ISLAMABAD: (DNA) – With the change of guards in Finance Ministry, Pakistan even if joins IMF programme, it will not work, as the programme will somewhere in the middle be suspended because of hard terms and conditions.The new economic manager of the country, Dr Hafeez Sheikh needs to prepare Plan-B to turn around the Pakistan economy, which is in tatters, a well-known economist and Dean of Special Sciences and Humanities in the NUST and Member of Economic Advisory Council Dr Ashfaque Hasan Khan told.
This time the DNA of IMF, Dr Khan argued, is quite different as it is under tremendous pressure of the US, India and some other nations which want to know the minute details of all Chinese projects within and outside CPEC including defence related ones.
Dr Khan said he is quite perturbed and wants to know the reason of sacking of Asad Umar as finance minister fearing if he has given non-economic commitments to IMF during his US visit such as access to sensitive information about the projects within and outside CPEC and if this is the case, it is very alarming development.
Dr Khan also alarmed new guard of Finance Ministry, saying he will be critical in his writings as he was in the period from 2010 to 2013 when Dr Shaikh was Finance Minister in PPP era. He also warned Dr Shaikh of any compromise on national security while dealing with IMF saying it will be very detrimental to Pakistan’s economy as well as security of the country.
He reckoned with saying that the Indo-Pacific alliance also stands together to counter the growing influence of China in the world and they have stepped up the pressure on Pakistan through FATF (Financial Action Task Force) and IMF to abandon CPEC and take stern actions against ‘terrorist outfits’, so under this scenario, IMF programme will be quite tough and that is why he had been opposing to join IMF programme from the very outset. ‘In the wake of stern conditions Pakistan will not be able to continue the programme and it will turn into one tranche country, he feared.

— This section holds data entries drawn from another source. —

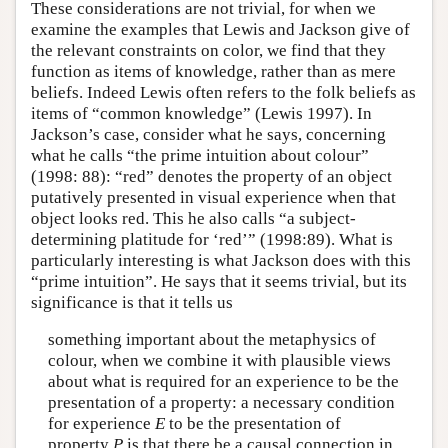
These considerations are not trivial, for when we
examine the examples that Lewis and Jackson give of
the relevant constraints on color, we find that they
function as items of knowledge, rather than as mere
beliefs. Indeed Lewis often refers to the folk beliefs as
items of “common knowledge” (Lewis 1997). In
Jackson’s case, consider what he says, concerning
what he calls “the prime intuition about colour”
(1998: 88): “red” denotes the property of an object
putatively presented in visual experience when that
object looks red. This he also calls “a subject-
determining platitude for ‘red’” (1998:89). What is
particularly interesting is what Jackson does with this
“prime intuition”. He says that it seems trivial, but its
significance is that it tells us
something important about the metaphysics of
colour, when we combine it with plausible views
about what is required for an experience to be the
presentation of a property: a necessary condition
for experience
E
to be the presentation of
property
P
is that there be a causal connection in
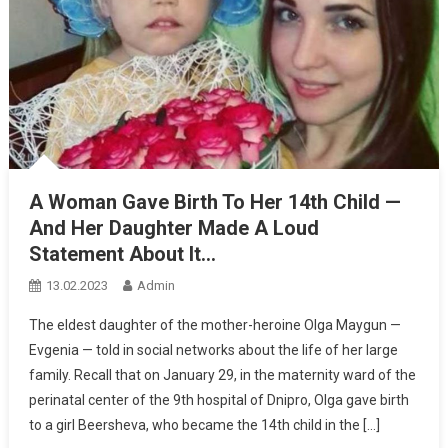
A Woman Gave Birth To Her 14th Child —
And Her Daughter Made A Loud
Statement About It…
13.02.2023
Admin
The eldest daughter of the mother-heroine Olga Maygun —
Evgenia — told in social networks about the life of her large
family. Recall that on January 29, in the maternity ward of the
perinatal center of the 9th hospital of Dnipro, Olga gave birth
to a girl Beersheva, who became the 14th child in the […]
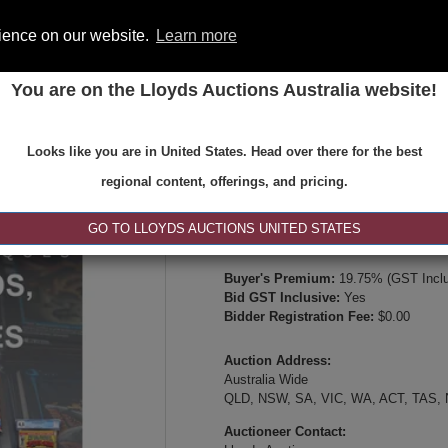
rience on our website.
Learn more
You are on the Lloyds Auctions Australia website!
ONS
REGISTER
SE
Looks like you are in United States. Head over there for the best
Type:
Internet & Absentee Bidding Onl
regional content, offerings, and pricing.
Date:
24-May-2026 14:00
Inspection Times:
GO TO LLOYDS AUCTIONS UNITED STATES
Online viewing, video inspection, or p
Buyer's Premium:
19.75% (GST Inclu
Bid GST Inclusive:
Yes
Bidder Registration Fee:
$0.00
Auction Address:
Australia Wide
QLD, NSW, SA, VIC, WA, ACT, TAS,
Auctioneer Contact:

Throwing light on the possible Plan-B, he suggested Dr Shaikh to adopt the aggressive import compression policy to bring down the import of the country by $7-8 billion and this is the remedy to overcome serious balance of payment issue. He argued saying that WTO also allows to contract imports when a country is facing serious balance of payment issue. Dr Khan said that the government should focus on increasing the exports of the country.
And to stimulate the stagnant economic activities of the country, he also asked the government to come out of the trap of filer and no-filer issue and let the people do business.
He said in the presence of the surplus electricity, the government should avoid selling the electricity on higher rates, rather it should make available electricity at affordable prices to all kind of industry.
‘This will not only help reduce the burden if capacity charges and also help stimulate the economy.’ Dr Khan said that once Pakistan gets in the IMF programme, the country will have to comply with Fund’s instructions for three years and in that stipulated time, the government will never be able to make New Pakistan Housing Scheme successful for provision of 5,00,000 houses and creation of 10 million jobs.
Mr Khan also suggested Dr Hafeez Shaikh not to let US dollar further appreciate and not increase discount rate, otherwise at further raise in discount rate no one borrow the loans from commercial banks at 15-16 percent interest rate which will result in halting all the economic activities in the country.
He said more increase in discount rate will increase the borrowing cost for the private sector. ‘Since the private sector does not borrow loans, so Pakistan’s economic activity will come to a standstill.’ With the increase in dollar value, the cost of Pakistan’s 60 percent raw material import, which is used for industrial production has increased manifold.
He said the government had depreciated the Pak rupee value by over 36 percent with an aim to increase exports but unfortunately, these had decreased by 11 percent. This, he said, can happen in a country where the imported materials stand at 25 percent.